The Royal College of GPs Cymru Wales has launched an eight-point plan to revitalise how patients see GPs
Speaking at the launch, Dr Mair Hopkin, joint-chair of RCGP Cymru Wales said: “There are now more ways in which patients can see their GP or a member of the general practice team than was the case before the pandemic. This is to be welcomed. It is all about the patient accessing the most appropriate service at the right time.
“We also appreciate that with change, comes a concern that services may not be quite as patients recognise them. The aim of this eight-point plan is to set out a vision for how general practice can best respond to the needs of patients. This approach sees the individual patient at the centre of every decision.”
- Improve health literacy
The Choose Well campaign was a helpful tool in encouraging people to approach the most appropriate service at the right time. With urgent changes being introduced during the pandemic and associated lockdown, there is now a need to re-energise a campaign of health literacy among the population. Where it is appropriate for a patient to see a GP, we would like to see the route to do so have as few hurdles as possible, but equally we think it is important that the patient is empowered to make an informed choice as to which health professional or service is most appropriate for them to contact.
- Clarity of triage
People need to have confidence in the people they are talking to, and that requires a good understanding of the system. The first point of contact that a patient speaks to is a crucial gateway to the service they need and not, as is sometimes perceived, the gatekeeper. The term ‘receptionist’ does not always convey the experience with which these professionals are signposting patients to the most appropriate care for their needs. The inclusion of a Care Navigator role has proven a popular alternative model, and this could be upscaled. While there is a need for all practices to ensure a well-explained triage system so that the patient knows who they are talking to, why and what the output will be, it is also important for the Welsh Government and NHS Wales to provide clear messaging on the triage process.
- Minimum steps necessary
The process of triaging patients to the most appropriate service will involve some steps, but these should be simple to navigate with a clear, concise explanation. It must be remembered that the process must be accessible to those with communication difficulties, mental health conditions and those whose first language is not English or Welsh. Some conditions can quickly be identified as requiring a face-to-face consultation without further triage; the process should seek to identify these in a timely fashion.
- More ways to see the GP
We welcome the fact that the Welsh Government has not indicated that either face-to-face or remote consultation should be treated as the default. Both formats offer benefits, and we should welcome that there are now more ways for the patient and GP to engage than was the case prior to the pandemic.

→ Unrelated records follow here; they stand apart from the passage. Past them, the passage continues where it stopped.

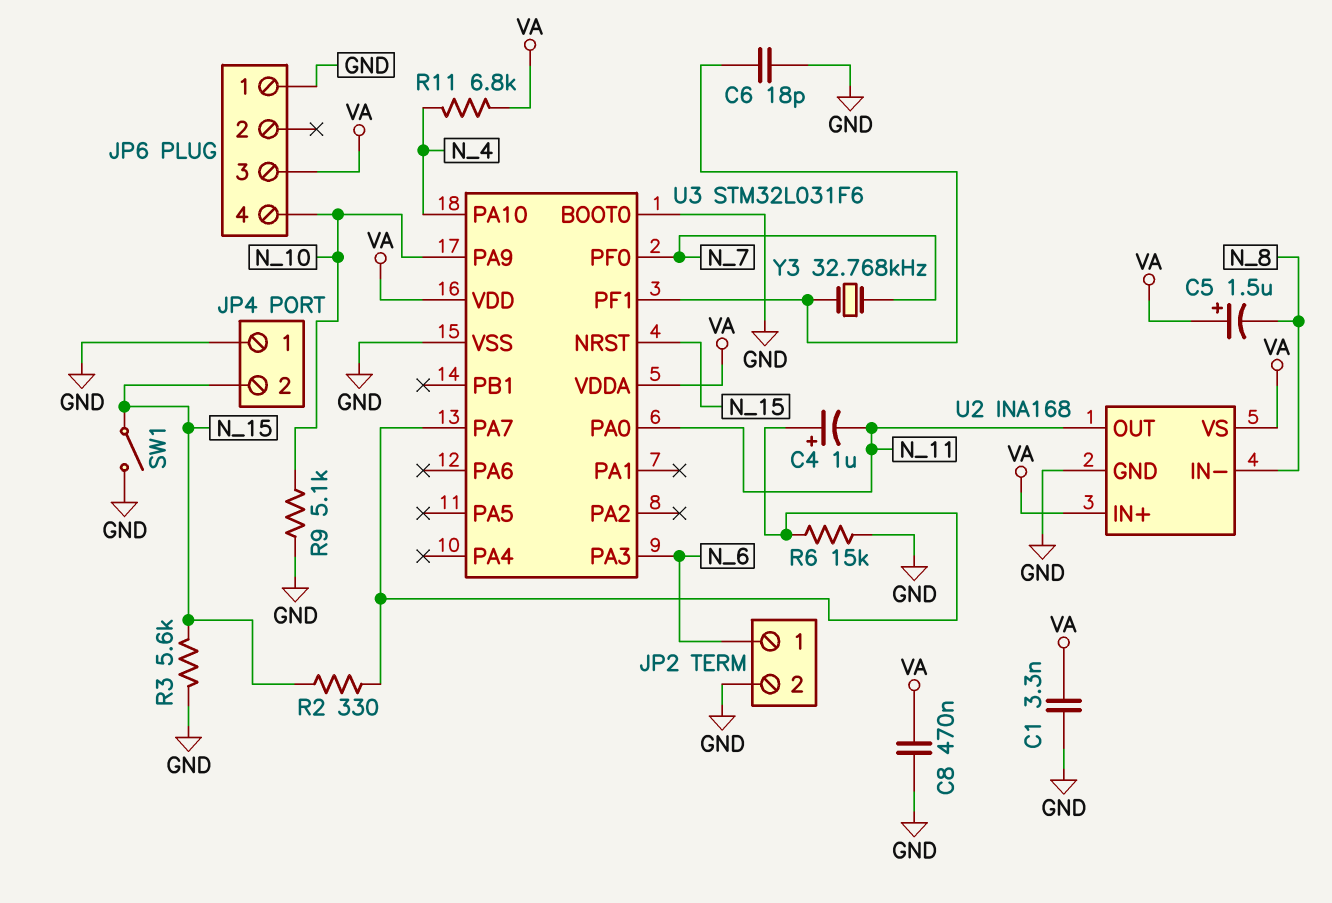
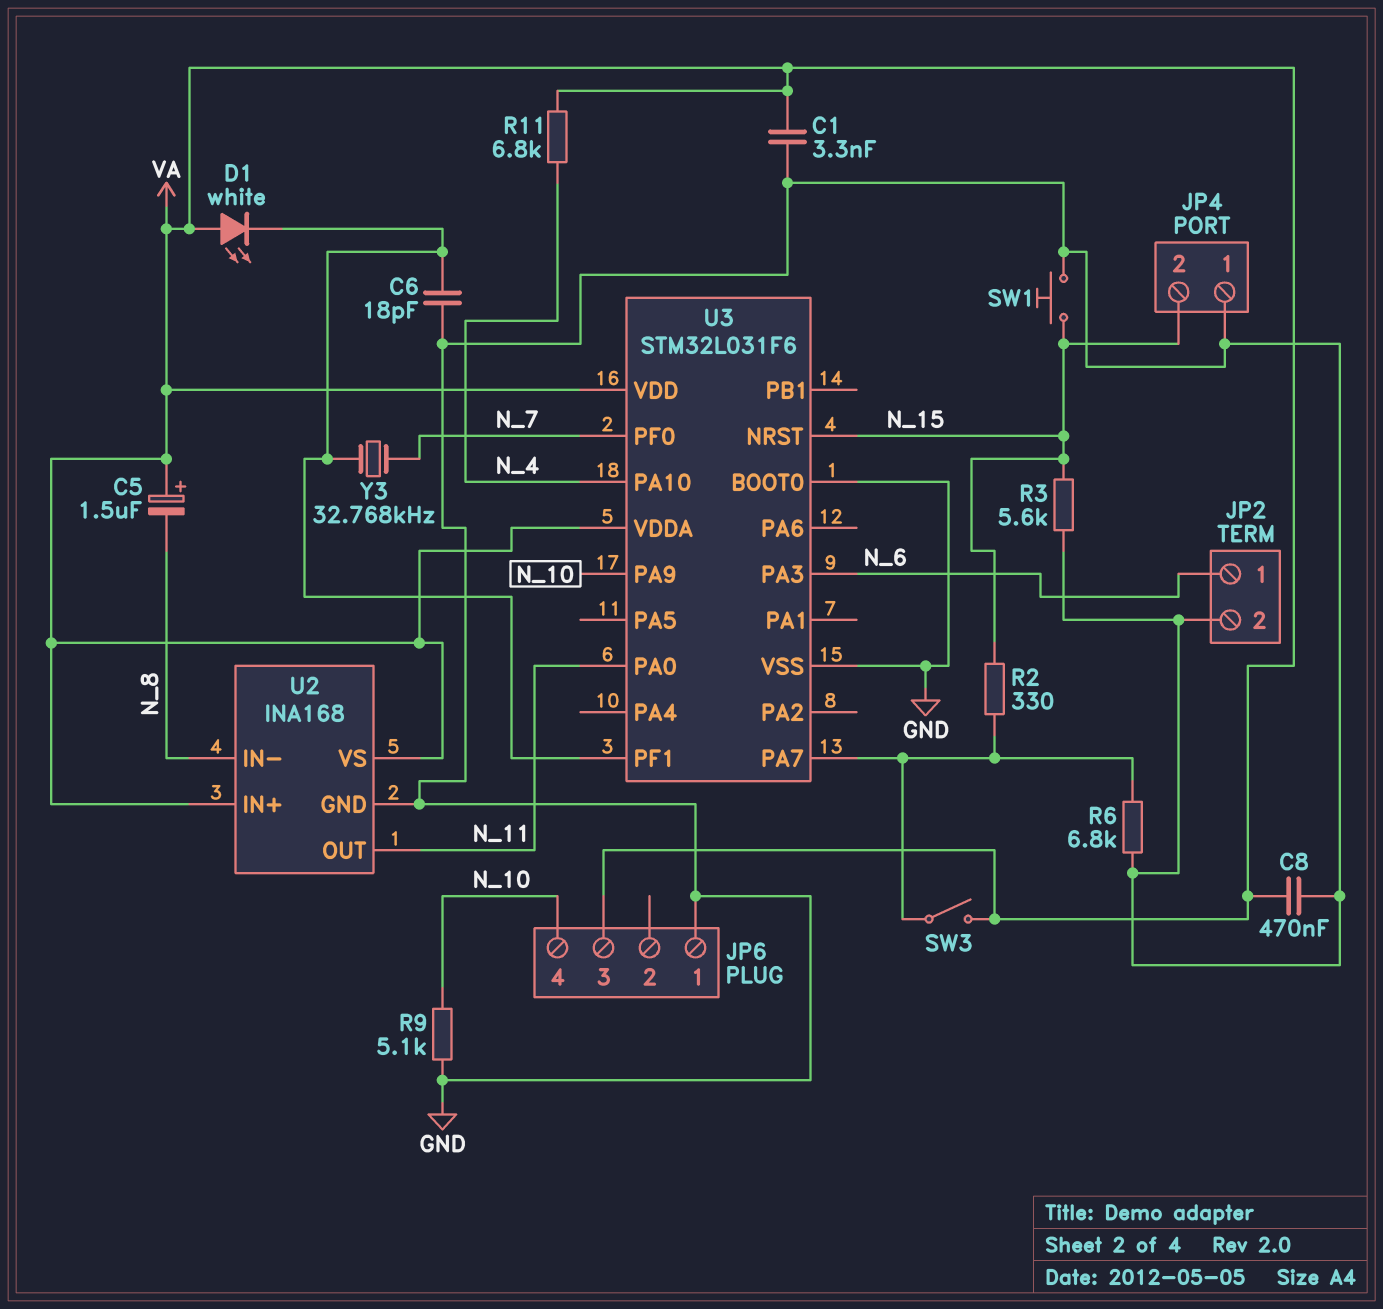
C4: 1uF (plus U3/PA7, minus N_11) -> none
D1: none -> LED white (A VA, K U3/PF1)
R6: 15k (GND, U3/PA7) -> 6.8k (GND, U3/PA7)
SW1: switch (GND, N_15) -> button (GND, N_15)
SW3: none -> switch (U3/PA7, VA)

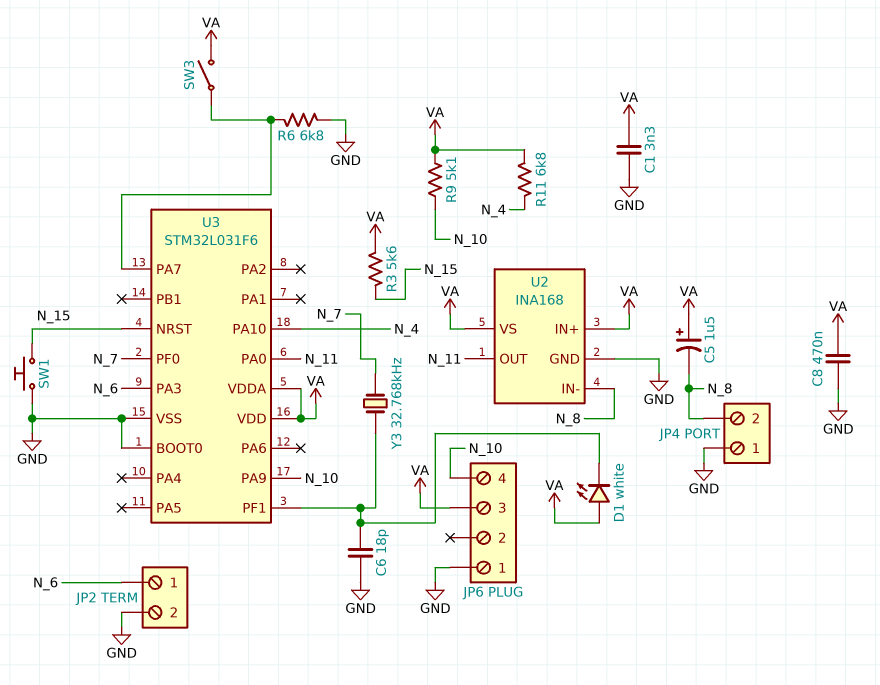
JP4 pin 2: N_15 -> N_8
R2: 330 (N_15, U3/PA7) -> none
R3: 5.6k (GND, N_15) -> 5.6k (N_15, VA)
R9: 5.1k (GND, N_10) -> 5.1k (N_10, VA)

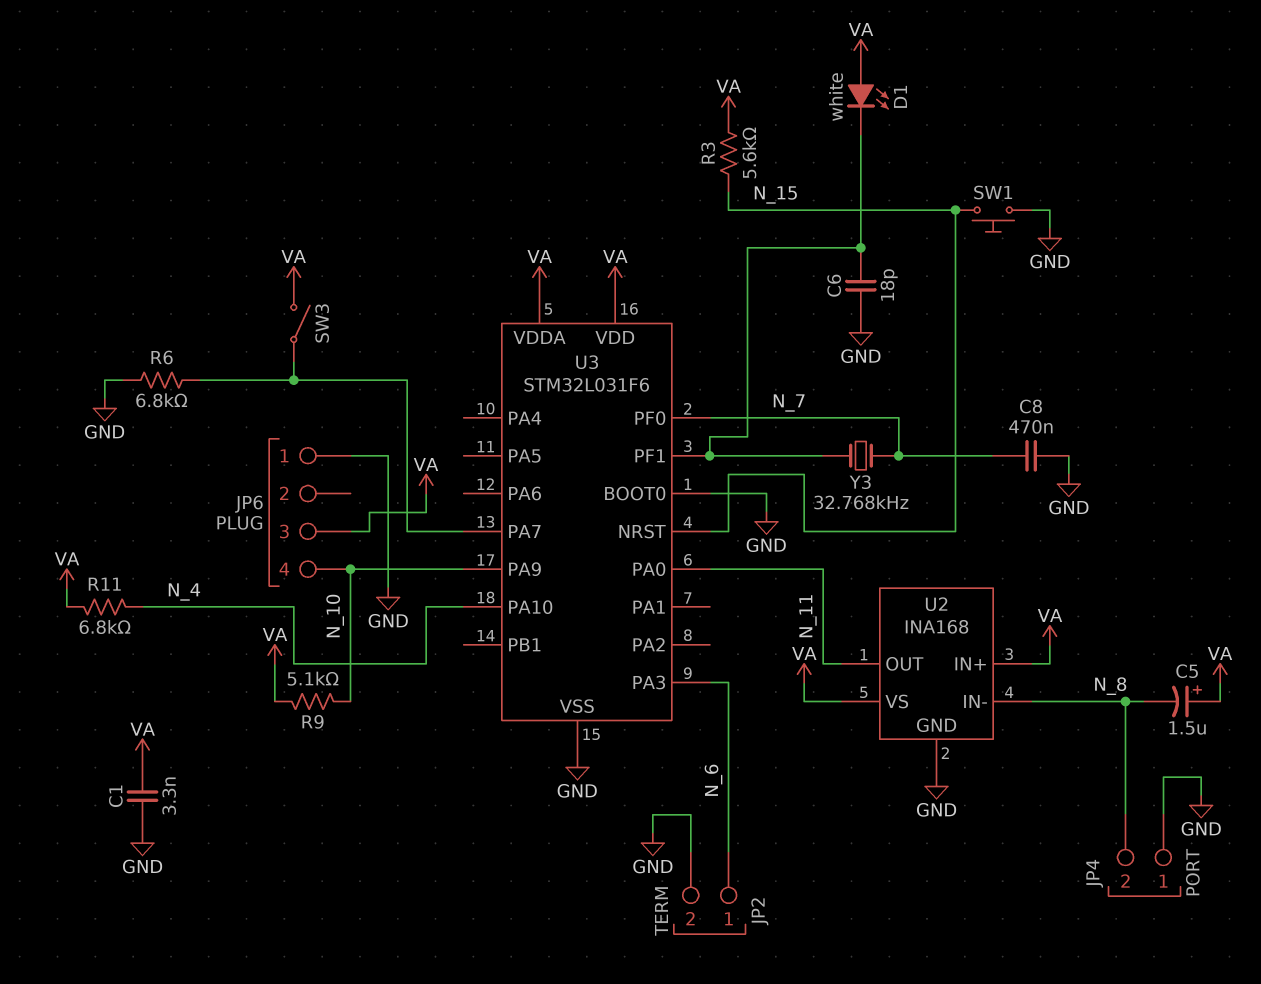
C8: 470nF (GND, VA) -> 470nF (GND, N_7)

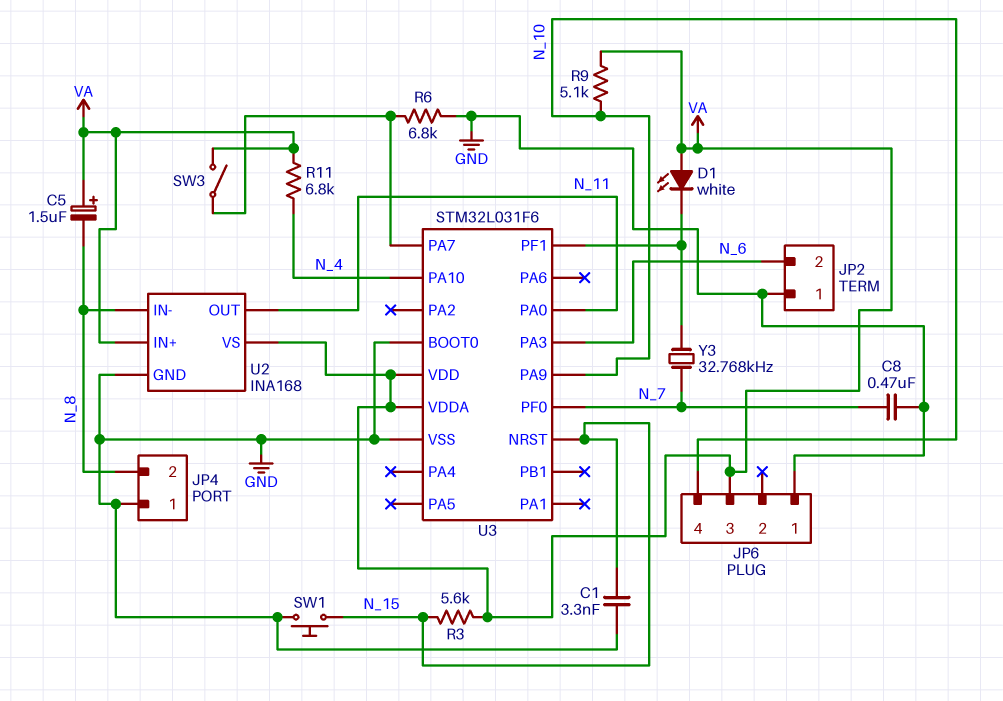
C1: 3.3nF (GND, VA) -> 3.3nF (GND, N_15)
C6: 18pF (GND, U3/PF1) -> none
JP2 pin 1: N_6 -> GND
JP2 pin 2: GND -> N_6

Some patients with mental health conditions positively favoured the remote consultation option, and, this also has the wider benefit of added convenience for any patient. The traditional face-to-face consultation must always remain an option as it will be most appropriate for some patients and essential for certain conditions. The people best able to decide on what is the best form of consultation are the GP, their team and the patient on a case-by-case basis. This bottom-up approach will drive a more patient-centric primary care than would be possible with a top-down prioritisation protocol.
- Online appointment booking
The lack of consistent availability of online appointment booking across Wales is leading to anachronistic procedures that are forcing unwell patients the stress of navigating the system or competing with other patients for an appointment when phones lines open each day. When so much can be achieved at the click of a button, it is reasonable for any patient in Wales to be able to book an appointment online. In doing so, they can also provide key information to allow efficient triage to the most appropriate clinician in the team. Online booking will, in turn, reduce the volume of telephone calls freeing up that service for those who prefer to communicate by phone. Welsh Government should support practices with the costs and infrastructure of providing online booking.
- Increase scope of online video consultation
While the term ‘remote’ relates to both telephone and online consultation, the former is dominant in Wales at present. A video remote consultation will offer the closest to face-to-face option in terms of the patient and GP interaction while still providing the convenience benefits. We believe that both telephone and remote video options should be available.
- Sufficient surgery space
An existing issue of insufficient surgery capacity to appropriately accommodate multi-disciplinary team working and trainee GPs was exacerbated during the pandemic by the need to account for social distancing. The original problem has not gone away but it is also now appropriate to risk assess should further measures need to be taken to ensure the safe spacing of patients and staff in a well-ventilated surgery.
Patients should not need to provide the same information repeatedly. Good team communication is required to ensure consistent and sensitive continuity of care for patients. In turn, it is important that it is explained to patients why the member of the multi-disciplinary team they are seeing is the most appropriate point of contact for them. Patients tend to prefer test results and advice from a health care professional rather than an administrator and this should be the standard procedure unless there are specific mitigating circumstances.
Joint-chair of RCGP Cymru Wales, professor Peter Saul said: “This plan, which we are sharing with Welsh government, presents a good path forward for patients and general practice teams. However, it must be emphasised that the only sustainable solution to the challenge of timely access for patients to general practice is investment in a significantly enlarged general practice workforce today and in training for the future.”
This paper is directly focussed on Wales, but it builds upon and seeks to complement the framework established by ‘The future role of remote consultations & patient ‘triage’’ which was published by RCGP earlier this year.